Ivantis FDA Clinical Trial of the Hydrus Microstent for Minimally Invasive Glaucoma Surgery (MIGS) Meets Endpoints, Exceeds Outcomes of Past MIGS Trials
Ivantis, developer of the Hydrus Microstent, announced that the HORIZON pivotal study has met both the 2-year primary and secondary pre-established endpoints. Outcomes exceed those of any MIGS pivotal trial to date, according to a company news release. Ivantis previously announced that it submitted the final module of the PMA containing the HORIZON trial results to the FDA for market approval.
The HORIZON study is the largest prospective, randomized, controlled trial conducted to date for a MIGS device, and the first to have a global span. The study included 556 patients and was conducted at 38 centers in nine countries on three continents and was designed to demonstrate the safety and efficacy of the Hydrus Microstent in lowering intraocular pressure (IOP) in glaucoma patients undergoing cataract surgery.
According to a presentation by Paul Harasymowycz, MD, given during the American Academy of Ophthalmology annual meeting in New Orleans, LA, the two-year follow-up data from the HORIZON trial showed that:
- 77.2 percent of Hydrus Microstent patients achieved a 20 percent or greater reduction in IOP, compared to 57.8 percent in the cataract-only group, the largest treatment effect reported in a MIGS pivotal trial at 24 months.
- Hydrus Microstent reduced IOP 43 percent more than cataract surgery alone (7.6 mmHg vs. 5.3 mmHg), the largest difference in IOP reduction reported in a MIGS pivotal trial at 24 months.
- 78 percent of Hydrus Microstent patients remained medication-free compared to 48 percent in the control group, again the highest margin of total medication elimination compared to control of any MIGS pivotal trial at 24 months.
- The treatment effect in the Hydrus Microstent group increased from year one to year two as compared to the control group, suggesting an increasing benefit over time.
"This was a very well-run trial, producing excellent, convincing, and compelling results," Thomas W. Samuelson, MD, Global Medical Advisor for Ivantis, and Vice President/President-elect of the American Society of Cataract and Refractive Surgeons, said in the news release. "Once again, as with the other MIGS trials previously published, the control group demonstrates that cataract surgery alone is an effective IOP lowering procedure, but that IOP lowering can be effectively enhanced in a safe, clinically meaningful, and enduring fashion with the Hydrus Microstent. Among the impressive results seen in HORIZON, what stands out to me is the increasing benefit over time with Hydrus Microstent versus cataract surgery alone. These results strengthen the case for the use of MIGS as the preferred approach for most patients with mild to moderate glaucoma undergoing cataract surgery."
"It's gratifying to see these results from the HORIZON Trial," said Jason Jones, MD, (Sioux City, IA) a principal investigator in the HORIZON trial and one of the highest volume cataract surgeons in the country. "I am a very busy anterior segment surgeon, and I require a MIGS solution that is efficient to implant, adds little risk, and offers glaucoma patients the best chance to be eyedrop-free when they leave our office. The Hydrus Microstent offers all of these and seems to do so with consistency. I am confident in the procedure and pleased to see that the broader HORIZON results mirror the experience in our clinic."

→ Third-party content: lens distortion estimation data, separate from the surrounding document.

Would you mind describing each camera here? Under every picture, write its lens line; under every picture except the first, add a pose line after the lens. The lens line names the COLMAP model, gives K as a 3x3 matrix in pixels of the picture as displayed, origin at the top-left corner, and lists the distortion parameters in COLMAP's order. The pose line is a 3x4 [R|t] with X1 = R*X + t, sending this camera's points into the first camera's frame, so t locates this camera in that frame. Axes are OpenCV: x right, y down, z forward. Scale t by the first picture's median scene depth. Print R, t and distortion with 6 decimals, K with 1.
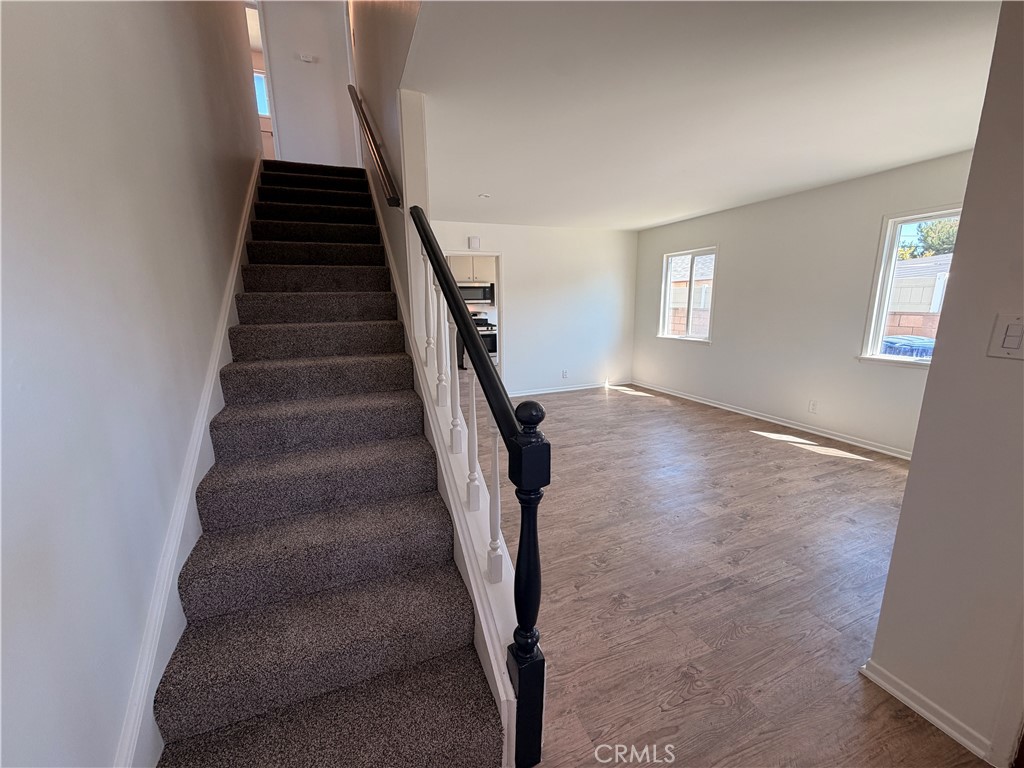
lens RADIAL K [[406.7, 0, 511.7], [0, 406.7, 384.7], [0, 0, 1]] dist [-0.000386, 0.000207]
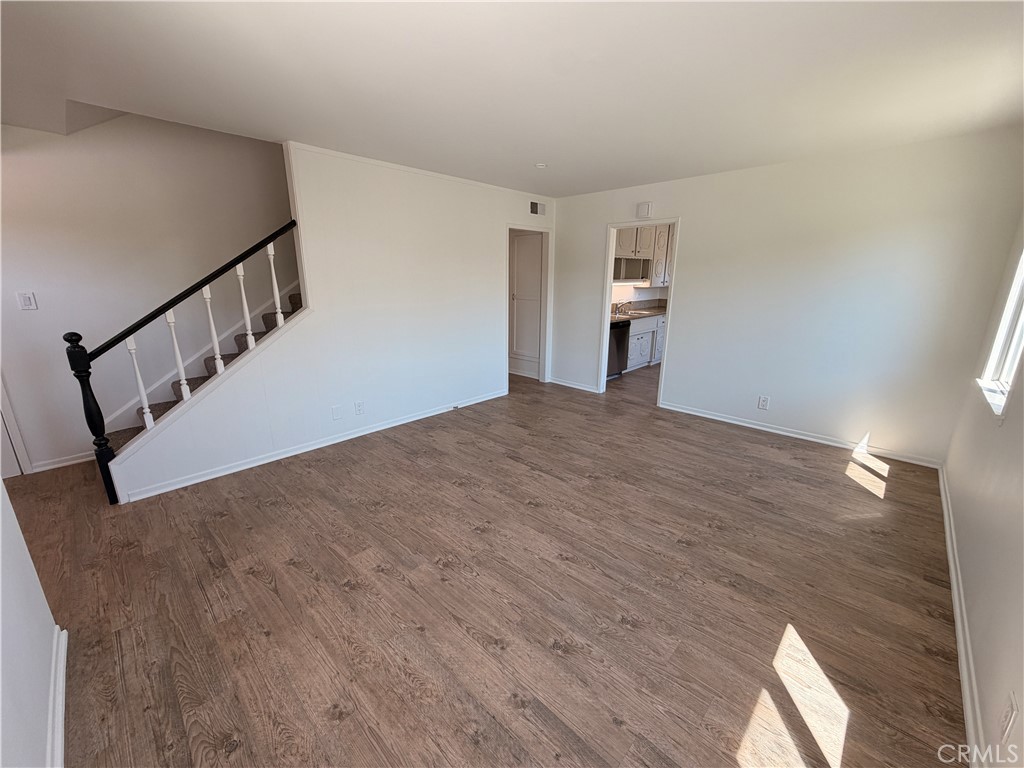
lens RADIAL K [[406.7, 0, 511.4], [0, 406.7, 384.8], [0, 0, 1]] dist [-0.000386, 0.000207]
pose [[0.407753, 0.254015, -0.877048, 0.833029], [-0.193812, 0.962716, 0.188720, -0.157159], [0.892286, 0.093031, 0.441782, 0.589942]]
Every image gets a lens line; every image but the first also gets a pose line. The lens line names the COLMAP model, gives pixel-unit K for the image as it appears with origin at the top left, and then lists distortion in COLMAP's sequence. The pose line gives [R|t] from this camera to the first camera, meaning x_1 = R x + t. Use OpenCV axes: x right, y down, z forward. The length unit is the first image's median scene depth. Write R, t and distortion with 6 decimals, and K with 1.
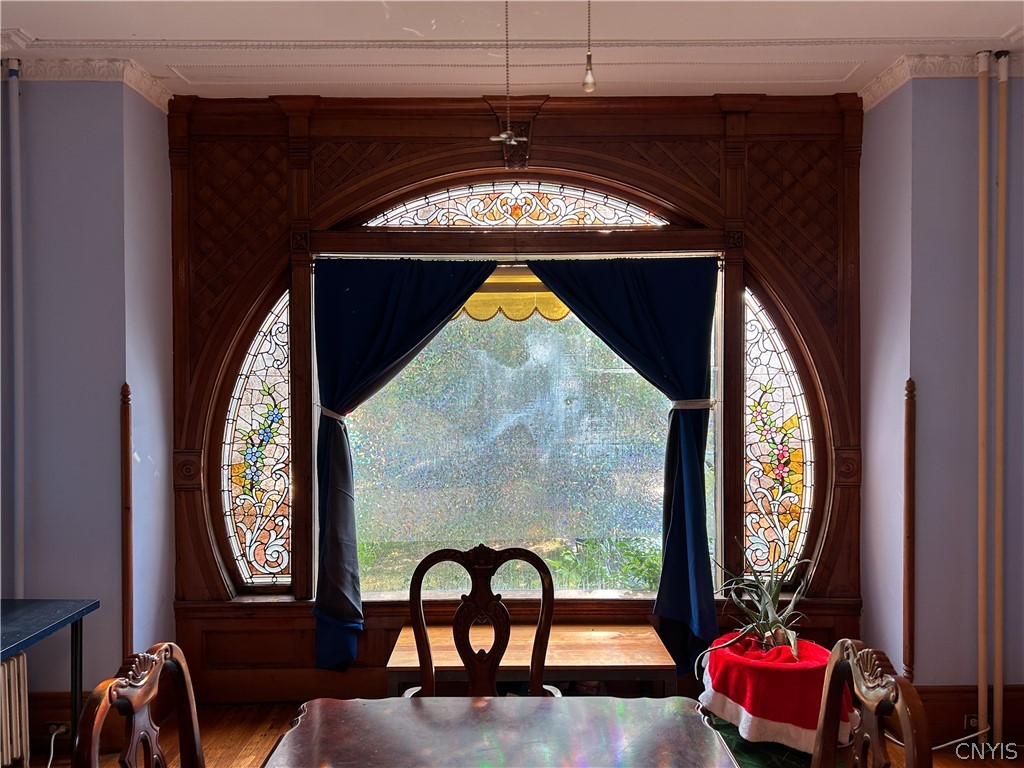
lens RADIAL K [[824.3, 0, 511.9], [0, 824.3, 397.5], [0, 0, 1]] dist [0.044196, -0.070113]
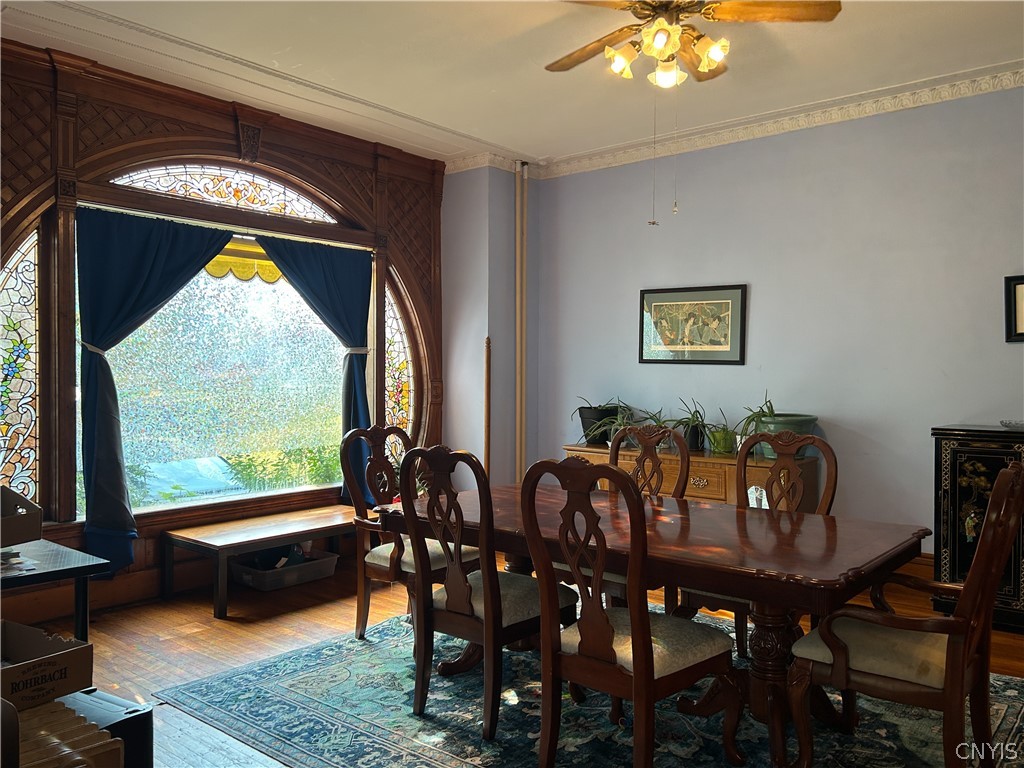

Roughly the size of an eyelash, the Hydrus Microstent is a next-generation MIGS device designed to reduce eye pressure by reestablishing flow through Schlemm's canal, the eye's natural outflow pathway. When placed in the canal during minimally invasive microsurgery, the device restores the flow of fluid in the eye using a tri-modal mechanism of action:
- The Hydrus Microstent creates a bypass through the trabecular meshwork, allowing outflow of aqueous humor.
- It then dilates and scaffolds Schlemm's canal to augment outflow.
- Its length spans 90 degrees of the canal to provide consistent access to the fluid collector channels in the eye.
The Hydrus Microstent is one of the most rigorously researched and thoroughly studied MIGS devices, with more than 3,500 cases treated globally, in patients with a wide range of disease severities. Ivantis is preparing for the commercial release of the Hydrus Microstent, anticipating market approval in 2018.
"We are grateful to all of the HORIZON Study Investigators and research teams across the globe for their outstanding contributions in advancing not only the Hydrus Microstent clinical program but the MIGS category overall," Dave Van Meter, President and CEO of Ivantis, said in the news release. "With these results, we've been able to demonstrate best-in-class clinical evidence in another top-level randomized controlled trial utilizing the ANSI Standard for implantable glaucoma devices, the highest level of evidence defined by the Food and Drug Administration. These excellent results give us great confidence that the Hydrus Microstent can become the standard of care for both cataract and glaucoma surgeons for the majority of their glaucoma patients undergoing cataract surgery."